The documents claim the previous Jeep dealer in that area was underperforming, the premises were “dilapidated” and the suburbs concerned were prime targets for Jeep sales.
It is alleged Mr Campbell was urged by the global boss of Jeep to expedite the growth of the dealer network.
“The direction was oral at a monthly Management Group meeting in Shanghai in which, in the presence of other Chrysler … executives, Mike Manley told Campbell that FCA was not going fast enough and needed to match Kia and Volkswagen in volume,” the court documents state.
According to the defence document: “Campbell replied that Kia and Volkswagen had more dealerships and FCA was trying to expand its dealership network. Manley said words to the effect: ‘I’m sick of this excuse. Get 100 dealerships by June next year or you’re out of a job. I don’t care how you do it, I don’t care how much it costs, just get it done.
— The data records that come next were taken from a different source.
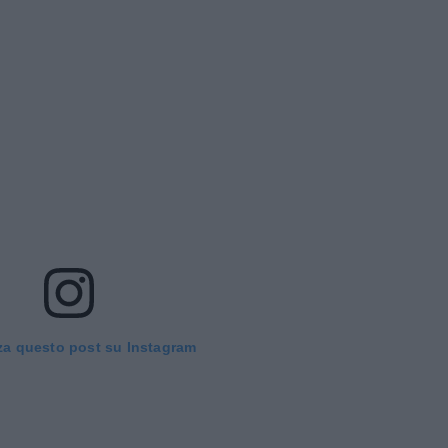
za questo post su Instagram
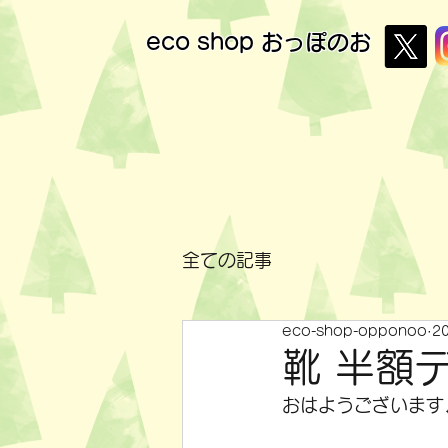
eco shop
おっぽのお
全ての記事
eco-shop-opponoo
2
靴 半額
おはようございます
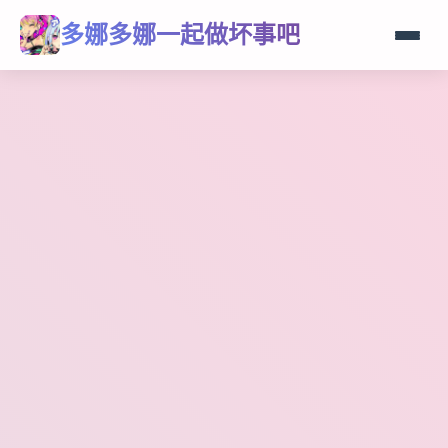
多娜多娜一起做坏事吧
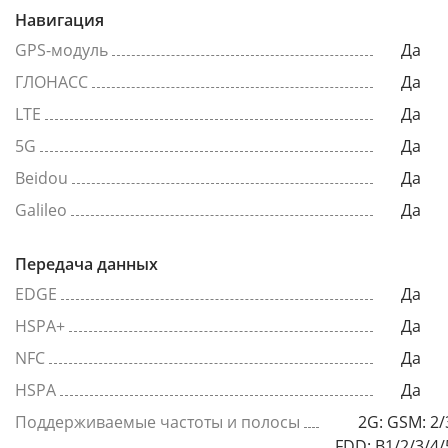
Навигация
GPS-модуль
Да
ГЛОНАСС
Да
LTE
Да
5G
Да
Beidou
Да
Galileo
Да
Передача данных
EDGE
Да
HSPA+
Да
NFC
Да
HSPA
Да
Поддерживаемые частоты и полосы
2G: GSM: 2/
FDD: B1/2/3/4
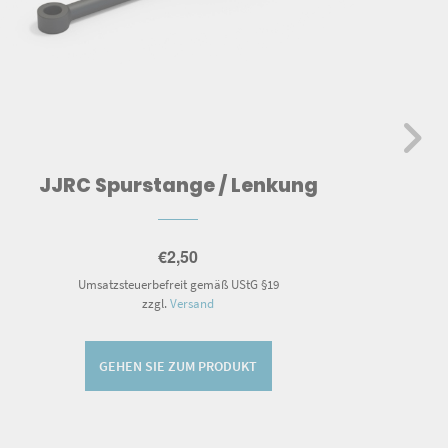
JJRC Spurstange / Lenkung
€
2,50
Umsatzsteuerbefreit gemäß UStG §19
zzgl.
Versand
GEHEN SIE ZUM PRODUKT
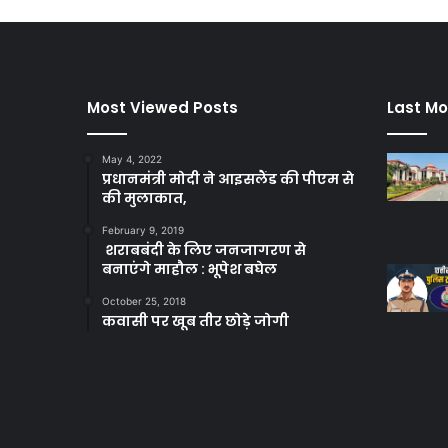
Most Viewed Posts
Last Mo
May 4, 2022
प्रधानमंत्री मोदी ने आइसलैंड की पीएम से
की मुलाकात,
February 9, 2019
शराबबंदी के लिए जनजागरण से
बनाएंगे माहौल : भूपेश बघेल
October 25, 2018
कवासी पर खूब तीर छोड़े जोगी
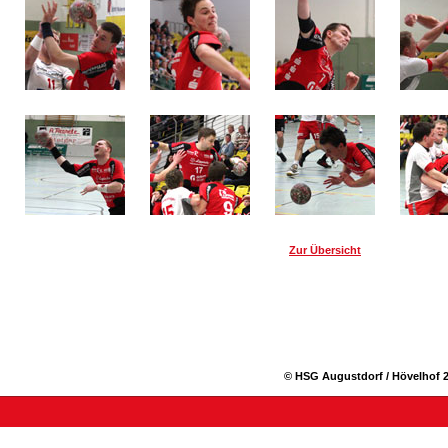
Zur Übersicht
© HSG Augustdorf / Hövelhof 2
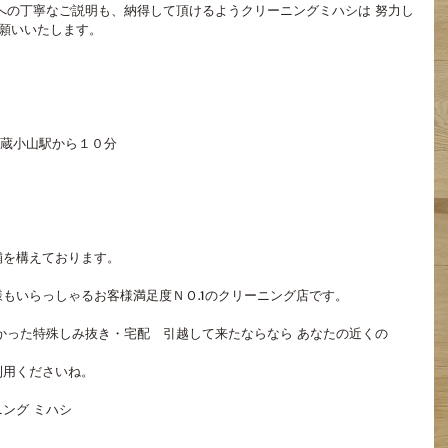
への丁寧なご説明も、納得して頂けるようクリーニングミハシは 努力し
お願いいたします。
武蔵小山駅から１０分
舗を構えております。
もいらっしゃるお客様満足度ＮＯ.1のクリーニング店です。
かった特殊しみ抜き・宅配　引越して来たならなら あなたの近くの
利用くださいね。
ング ミハシ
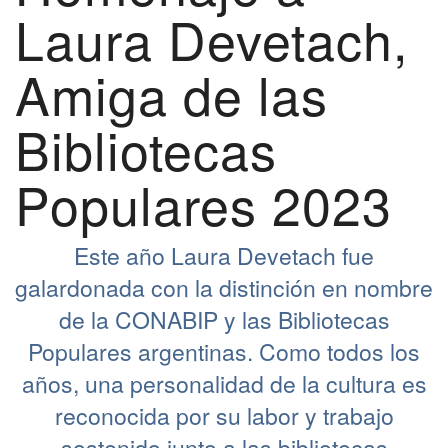
Laura Devetach,
Amiga de las
Bibliotecas
Populares 2023
Este año Laura Devetach fue
galardonada con la distinción en nombre
de la CONABIP y las Bibliotecas
Populares argentinas. Como todos los
años, una personalidad de la cultura es
reconocida por su labor y trabajo
sostenido junto a las bibliotecas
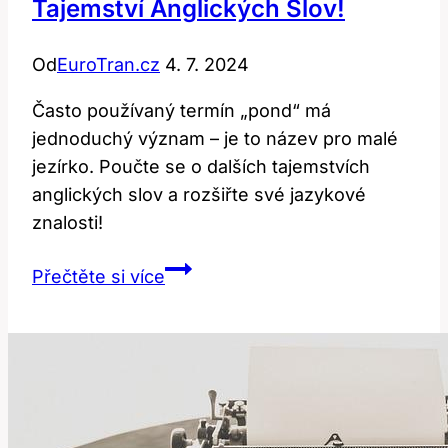
Tajemství Anglických Slov!
Od
EuroTran.cz
4. 7. 2024
Často používaný termín „pond“ má
jednoduchý význam – je to název pro malé
jezírko. Poučte se o dalších tajemstvích
anglických slov a rozšiřte své jazykové
znalosti!
Co
Přečtěte si více
znamená
‚pond‘?
Odkryjte
tajemství
anglických
slov!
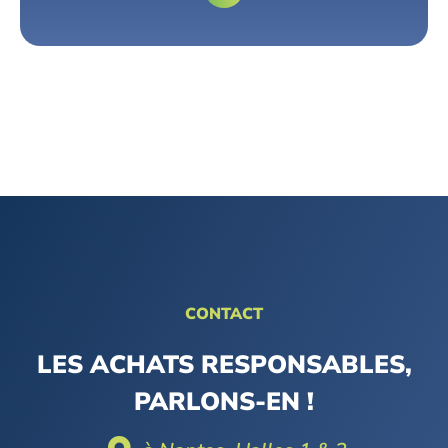
CONTACT
LES ACHATS RESPONSABLES,
PARLONS-EN !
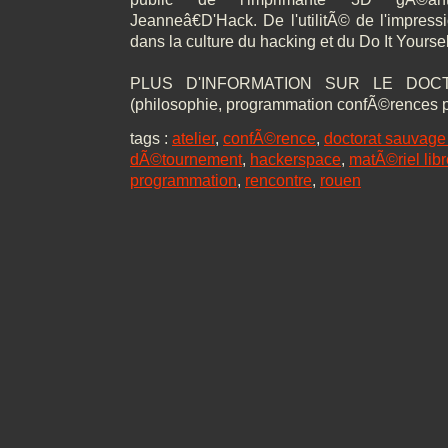
Jeanneâ€D'Hack. De l'utilitÃ© de l'impress
dans la culture du hacking et du Do It Yoursel
PLUS D'INFORMATION SUR LE DO
(philosophie, programmation confÃ©rences 
tags :
atelier
,
confÃ©rence
,
doctorat sauvage 
dÃ©tournement
,
hackerspace
,
matÃ©riel libr
programmation
,
rencontre
,
rouen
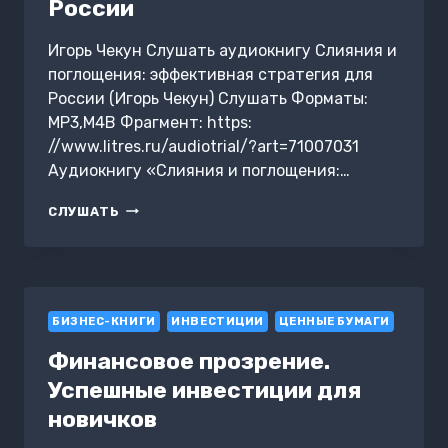
России
Игорь Чекун Слушать аудиокнигу Слияния и
поглощения: эффективная стратегия для
России (Игорь Чекун) Слушать Форматы:
MP3,M4B Фрагмент: https:
//www.litres.ru/audiotrial/?art=71007031
Аудиокнигу «Слияния и поглощения:…
СЛИЯНИЯ
СЛУШАТЬ
И
ПОГЛОЩЕНИЯ:
ЭФФЕКТИВНАЯ
СТРАТЕГИЯ
ДЛЯ
БИЗНЕС-КНИГИ
РОССИИ
ИНВЕСТИЦИИ
ЦЕННЫЕ БУМАГИ
Финансовое прозрение.
Успешные инвестиции для
новичков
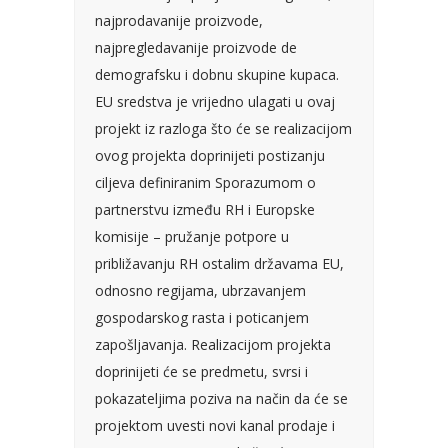
najprodavanije proizvode,
najpregledavanije proizvode de
demografsku i dobnu skupine kupaca.
EU sredstva je vrijedno ulagati u ovaj
projekt iz razloga što će se realizacijom
ovog projekta doprinijeti postizanju
ciljeva definiranim Sporazumom o
partnerstvu između RH i Europske
komisije – pružanje potpore u
približavanju RH ostalim državama EU,
odnosno regijama, ubrzavanjem
gospodarskog rasta i poticanjem
zapošljavanja. Realizacijom projekta
doprinijeti će se predmetu, svrsi i
pokazateljima poziva na način da će se
projektom uvesti novi kanal prodaje i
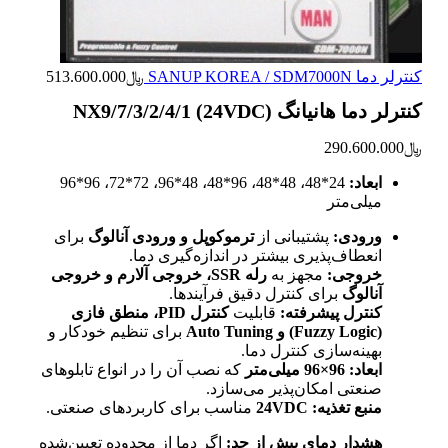
کنترلر دما SANUP KOREA / SDM7000N
﷼
513.600.000
کنترلر دما هانیانگ NX9/7/3/2/4/1 (24VDC)
﷼
290.600.000
ابعاد:
24*48، 48*48، 96*48، 48*96، 72*72، 96*96
میلی‌متر
ورودی:
پشتیبانی از
ترموکوپل و ورودی آنالوگ
برای
انعطاف‌پذیری بیشتر در اندازه‌گیری دما.
خروجی:
مجهز به
رله SSR، خروجی آلارم و خروجی
آنالوگ
برای کنترل دقیق فرآیندها.
کنترل پیشرفته:
قابلیت
کنترل PID، منطق فازی
(Fuzzy Logic) و Auto Tuning
برای تنظیم خودکار و
بهینه‌سازی کنترل دما.
ابعاد:
96×96 میلی‌متر
که نصب آن را در انواع تابلوهای
صنعتی امکان‌پذیر می‌سازد.
منبع تغذیه:
24VDC
مناسب برای کاربردهای صنعتی.
هشدار دمای بیش از حد:
اگر دما از محدوده تعیین‌شده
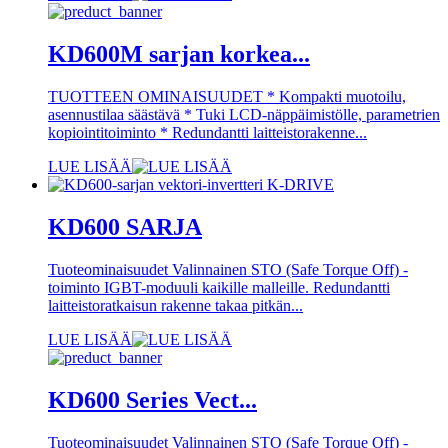
KD600M sarjan korkea...
TUOTTEEN OMINAISUUDET * Kompakti muotoilu,
asennustilaa säästävä * Tuki LCD-näppäimistölle, parametrien
kopiointitoiminto * Redundantti laitteistorakenne...
LUE LISÄÄ
KD600 SARJA
Tuoteominaisuudet Valinnainen STO (Safe Torque Off) -
toiminto IGBT-moduuli kaikille malleille. Redundantti
laitteistoratkaisun rakenne takaa pitkän...
LUE LISÄÄ
KD600 Series Vect...
Tuoteominaisuudet Valinnainen STO (Safe Torque Off) -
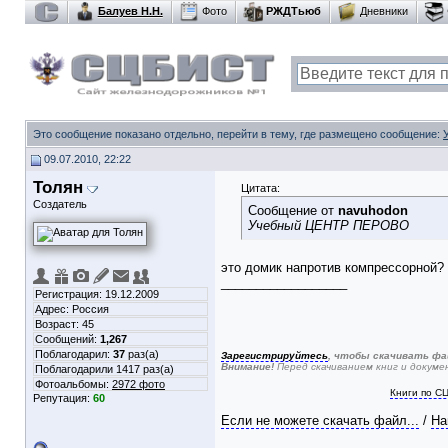
Балуев Н.Н.
Фото
РЖДТьюб
Дневники
Это сообщение показано отдельно, перейти в тему, где размещено сообщение:
09.07.2010, 22:22
Толян
Цитата:
Создатель
Сообщение от
navuhodon
Учебный ЦЕНТР ПЕРОВО
это домик напротив компрессорной?
__________________
Регистрация: 19.12.2009
Адрес: Россия
Возраст: 45
Сообщений:
1,267
Поблагодарил:
37
раз(а)
Зарегистрируйтесь
, чтобы скачивать фа
Внимание!
Перед скачиванием книг и докум
Поблагодарили 1417 раз(а)
Фотоальбомы:
2972 фото
Книги по С
Репутация:
60
Если не можете скачать файл...
/
На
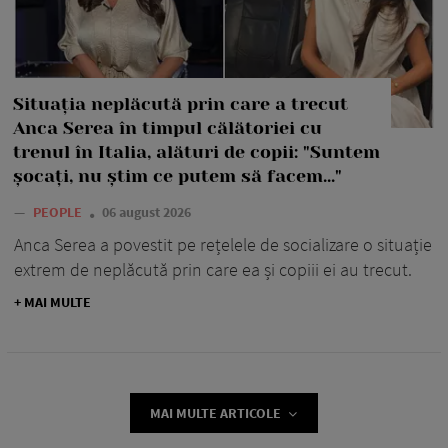
Situația neplăcută prin care a trecut
Anca Serea în timpul călătoriei cu
trenul în Italia, alături de copii: "Suntem
șocați, nu știm ce putem să facem..."
—
PEOPLE
06 august 2026
Anca Serea a povestit pe rețelele de socializare o situație
extrem de neplăcută prin care ea și copiii ei au trecut.
+ MAI MULTE
MAI MULTE ARTICOLE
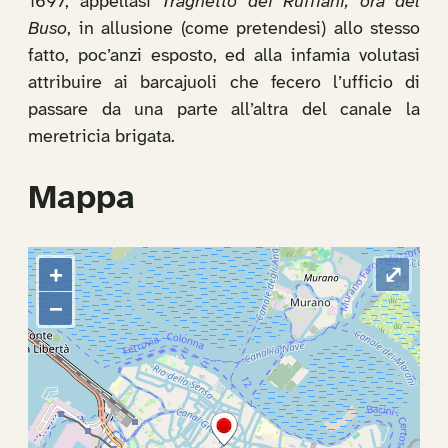
1697, appellasi
Traghetto dei Ruffiani, ora del
Buso
, in allusione (come pretendesi) allo stesso
fatto, poc’anzi esposto, ed alla infamia volutasi
attribuire ai barcajuoli che fecero l’ufficio di
passare da una parte all’altra del canale la
meretricia brigata.
Mappa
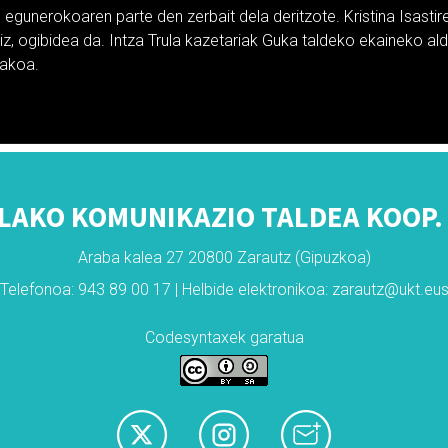
e egunerokoaren parte den zerbait dela deritzote. Kristina Isastir
iz, ogibidea da. Intza Trula kazetariak Guka taldeko ekaineko al
nakoa.
LAKO KOMUNIKAZIO TALDEA KOOP. 
Araba kalea 27 20800 Zarautz (Gipuzkoa)
Telefonoa: 943 89 00 17 | Helbide elektronikoa: zarautz@ukt.eu
Codesyntaxek garatua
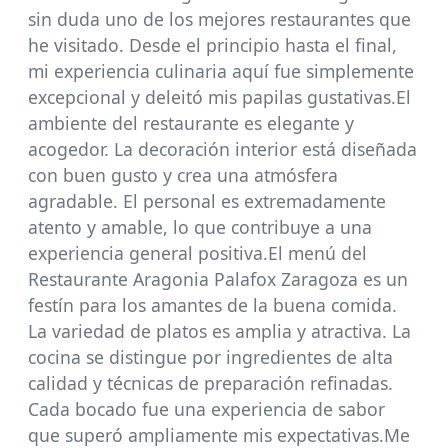
sin duda uno de los mejores restaurantes que
he visitado. Desde el principio hasta el final,
mi experiencia culinaria aquí fue simplemente
excepcional y deleitó mis papilas gustativas.El
ambiente del restaurante es elegante y
acogedor. La decoración interior está diseñada
con buen gusto y crea una atmósfera
agradable. El personal es extremadamente
atento y amable, lo que contribuye a una
experiencia general positiva.El menú del
Restaurante Aragonia Palafox Zaragoza es un
festín para los amantes de la buena comida.
La variedad de platos es amplia y atractiva. La
cocina se distingue por ingredientes de alta
calidad y técnicas de preparación refinadas.
Cada bocado fue una experiencia de sabor
que superó ampliamente mis expectativas.Me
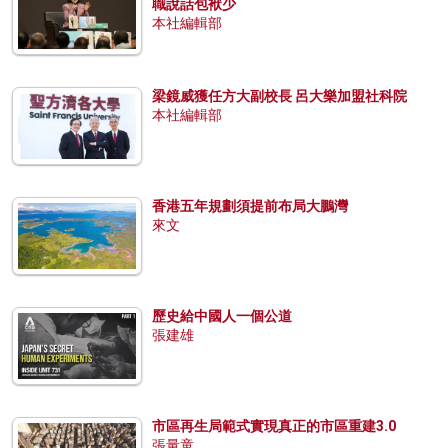
職說話包袱少
本社編輯部
梁鏡威獲任方大副校長 呂大樂加盟社科院
本社編輯部
香港五年規劃須提前布局大鵬灣
來文
歷史給中國人一個公道
張建雄
市區再生局範式實現真正的市區重建3.0
張量童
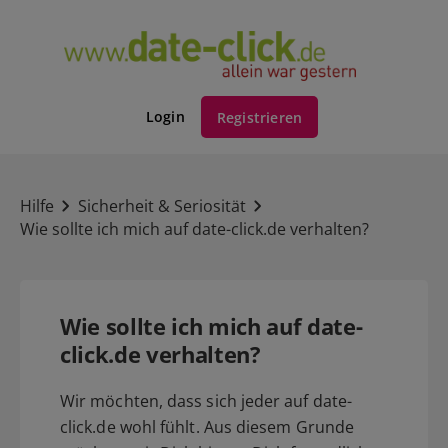
Login
Registrieren
Hilfe
Sicherheit & Seriosität
Wie sollte ich mich auf date-click.de verhalten?
Wie sollte ich mich auf date-
click.de verhalten?
Wir möchten, dass sich jeder auf date-
click.de wohl fühlt. Aus diesem Grunde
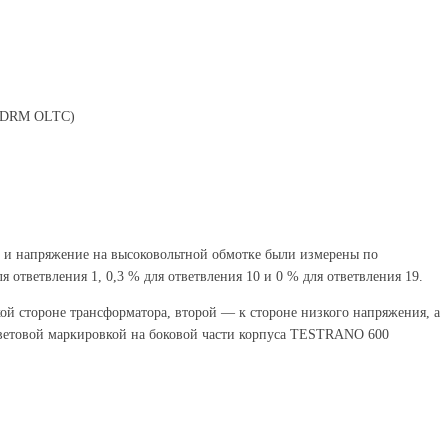
Н (DRM OLTC)
к и напряжение на высоковольтной обмотке были измерены по
 ответвления 1, 0,3 % для ответвления 10 и 0 % для ответвления 19.
ой стороне трансформатора, второй — к стороне низкого напряжения, а
цветовой маркировкой на боковой части корпуса TESTRANO 600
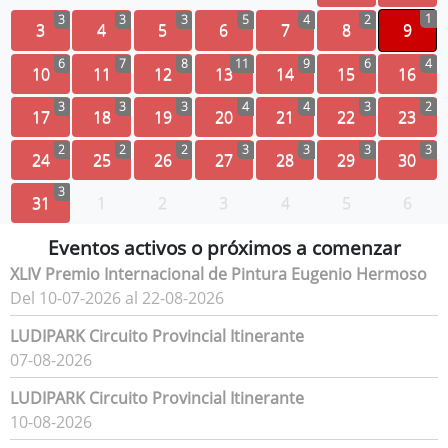
1
3
3
3
5
4
2
3
4
5
6
7
8
9
6
7
8
11
9
6
4
10
11
12
13
14
15
16
3
3
3
4
4
3
2
17
18
19
20
21
22
23
2
2
2
3
3
3
3
24
25
26
27
28
29
30
3
31
1
2
3
4
5
6
Eventos activos o próximos a comenzar
XLIV Premio Internacional de Pintura Eugenio Hermoso
Del 10-07-2026 al 22-08-2026
LUDIPARK Circuito Provincial Itinerante
07-08-2026
LUDIPARK Circuito Provincial Itinerante
10-08-2026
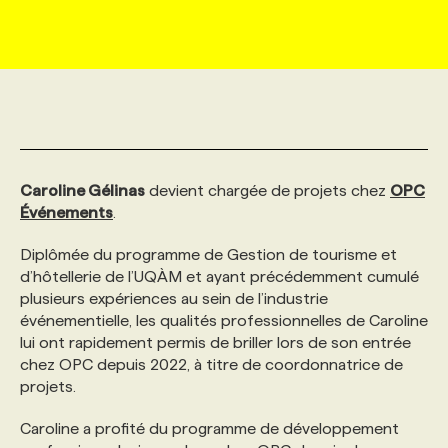
MARKETING ET COMMUNICATION
NOUVEAUX MANDATS
AFFICHEZ UN POSTE / TARIFS
CANDIDAT
BULLETIN RECRUTEMENT
NOS CONFÉRENCES
FORMATIONS
WEB & MÉDIAS SOCIAUX
VOIR LES OFFRES
AFFAIRES DE L'INDUSTRIE
CONSULTER LA CVTHÈQUE
INFOLETTRE PUBLICITÉ
FAQ
NOS FORMATIONS EN LIGNE
CHASSE DE TÊTE
MARKETING DURABLE
PROFIL CANDIDAT
INITIATIVES NUMÉRIQUES
PROFIL ENTREPRISE
ANNONCEZ AVEC NOUS
ANNONCEZ AVEC NOUS
NOS PARCOURS DE FORMATIONS
SERVICE DE CHASSE DE TÊTE
Caroline Gélinas
devient chargée de projets chez
OPC
Événements
.
GEO/SEO
PRIX ET DISTINCTIONS
FAQ
FORMATIONS PERSONNALISÉES
NOS TARIFS
Diplômée du programme de Gestion de tourisme et
d’hôtellerie de l’UQÀM et ayant précédemment cumulé
plusieurs expériences au sein de l’industrie
ÉVÉNEMENTIEL
TENDANCES
ANNONCEZ AVEC NOUS
NOS FORMATEUR‧RICES
NOS EXPERTISES
événementielle, les qualités professionnelles de Caroline
lui ont rapidement permis de briller lors de son entrée
chez OPC depuis 2022, à titre de coordonnatrice de
NOS AUTEUR‧RICES
POURQUOI CHOISIR NOS FORMATIONS
FAQ
projets.
Caroline a profité du programme de développement
NOS TARIFS
ANNONCEZ AVEC NOUS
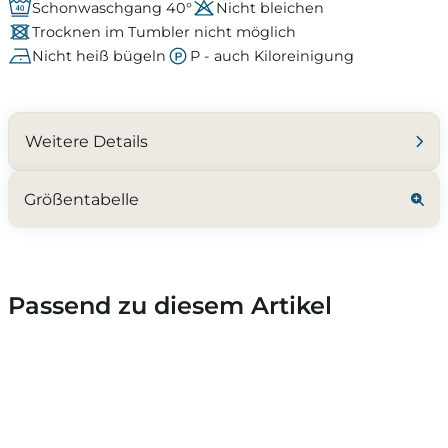
Schonwaschgang 40°
Nicht bleichen
Trocknen im Tumbler nicht möglich
Nicht heiß bügeln
P - auch Kiloreinigung
Weitere Details
Größentabelle
Passend zu diesem Artikel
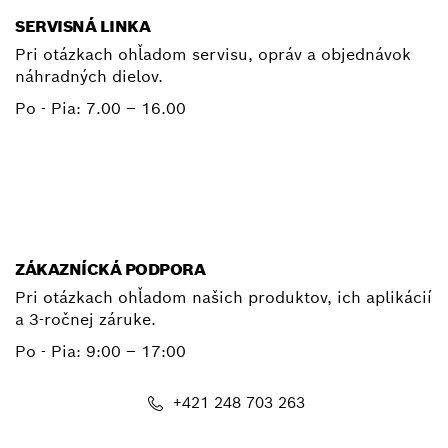
SERVISNÁ LINKA
Pri otázkach ohľadom servisu, opráv a objednávok
náhradných dielov.
Po - Pia:
7.00 – 16.00
+ 421 2 487 03800
E-mail
ZÁKAZNÍCKÁ PODPORA
Pri otázkach ohľadom našich produktov, ich aplikácií
a 3-ročnej záruke.
Po - Pia:
9:00 – 17:00
+421 248 703 263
All your marketing is being wasted if you do not have a dealer network to deliver on it’.”
The defence document claims international management knew Mr Campbell’s superannuation fund owned a commercial property in Strathfield that was subsequently rented to FCA for its NSW state office.
Mr Campbell was “authorised and directed by his superiors to cause FCA to enter into the Strathfield Sub-Lease”, the court document states.
“In a conversation in a meeting at FCA’s Port Melbourne premises, Clyde Campbell told John Kett of the Strathfield Premises and proposed to Kett that he (Campbell) would buy the Strathfield Property and lease it to FCA, which Kett approved,” the court document alleges.
The defence papers continued: “FCA would enter into 10 consecutive 1-year leases before Campbell’s departure, and Manley said provided (Mr Campbell’s successor Veronica) Johns thought the premises suitable he did not see any problem.”
Campbell alleges that management was similarly made aware of the multi-million dollar contract to use the rural Victorian resort Villa Gusto as a retreat for VIP customers for 240 days a year.
“Kett raised no objection or protest during the conversation”, the court document alleges, referring to meeting which he claims took place during a media launch for Alfa Romeo in August 2012, which saw Mr Kett, Mr Manley and Mr Campbell arrive by private plane from Melbourne.
“Further, the authorisation and direction was oral in telephone conferences between FCA’s Board of Management and John Kett in which the proposal to enter the Villa Gusto Contract was discussed and Kett said that he agreed and that other Asian country operations would more likely want to bring their customers to an Australian centre than the China centre that Shanghai HQ were considering establishing,” the defence documents allege.
The defence documents claim Mr Campbell “did not have a material personal interest in” sponsorship deals involving a Chris Craft yacht, a private plane, or the construction of Jeep kiosks and “Jeep on a pole” promotional tools.
And nor did Mr Campbell “materially benefit” from a deal with sales trainer and motivational speaker Frank Romano, who was also given a free loan car, fuel card and toll pass as part of his $1.7 million deal as a consultant to FCA.
As reported by News Corp Australia earlier this month, Mr Campbell’s subpoenaed bank statements found Harry Kewell, who signed a $3 million contract to be a Jeep ambassador over three years, had paid Mr Campbell $13,975 in 2013.
“Since identifying Harry Kewell as a suitable candidate for the Jeep Ambassador Program and for sponsorship by FCA, (Mr Campbell) has come to regard Harry Kewell as a friend,” the court documents state.
“The friendship has extended to occasions when he paid personal expenses on behalf of Harry Kewell, for which Harry Kewell subsequently reimbursed him by direct credit to his bank account.”
News Corp Australia has contacted FCA Australia and Mike Manley for comment.
Mr Kett told News Corp Australia: “I’m no longer with FCA and I have no comment to make.”